[Work request]:
Update these rows by replacing "Person at" with "Individual at" and leaving every other part unchanged. Omit the pictures from your answer.

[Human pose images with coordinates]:
..............................

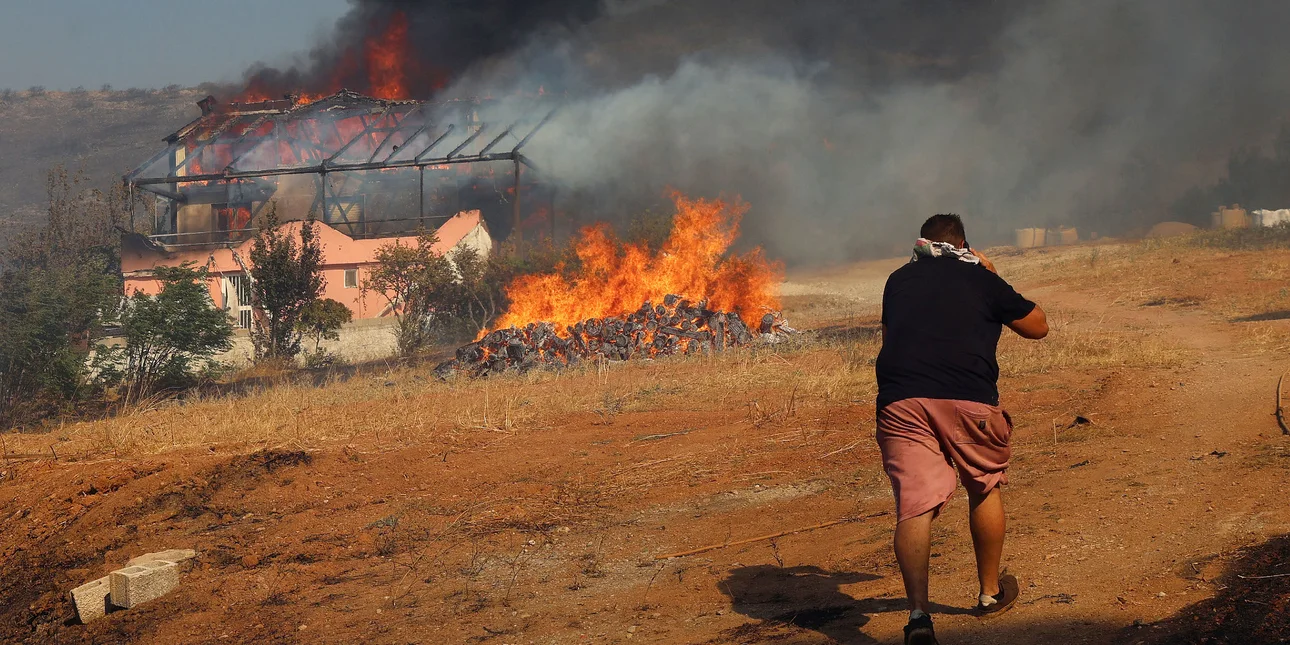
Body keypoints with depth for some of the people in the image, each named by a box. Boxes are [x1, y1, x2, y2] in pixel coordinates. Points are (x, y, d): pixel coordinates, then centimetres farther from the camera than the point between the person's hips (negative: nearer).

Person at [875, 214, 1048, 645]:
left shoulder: (899, 280, 19)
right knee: (985, 488, 22)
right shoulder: (981, 279, 11)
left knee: (914, 505, -5)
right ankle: (991, 593, 34)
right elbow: (1038, 326, 22)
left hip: (900, 399, 1)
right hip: (968, 399, -1)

..............................

[Task response]:
Body keypoints with depth for some of the people in the image, each named by a box. Boxes are [x1, y1, x2, y2] in pixel coordinates. Points are (x, y, d): pixel coordinates, then centimetres farther from the camera than the point between the person's hips (negative: nearer).

Individual at [875, 214, 1048, 645]:
left shoulder: (899, 280, 19)
right knee: (985, 488, 22)
right shoulder: (981, 279, 11)
left knee: (914, 505, -5)
right ankle: (991, 593, 34)
right elbow: (1038, 326, 22)
left hip: (900, 399, 1)
right hip: (968, 399, -1)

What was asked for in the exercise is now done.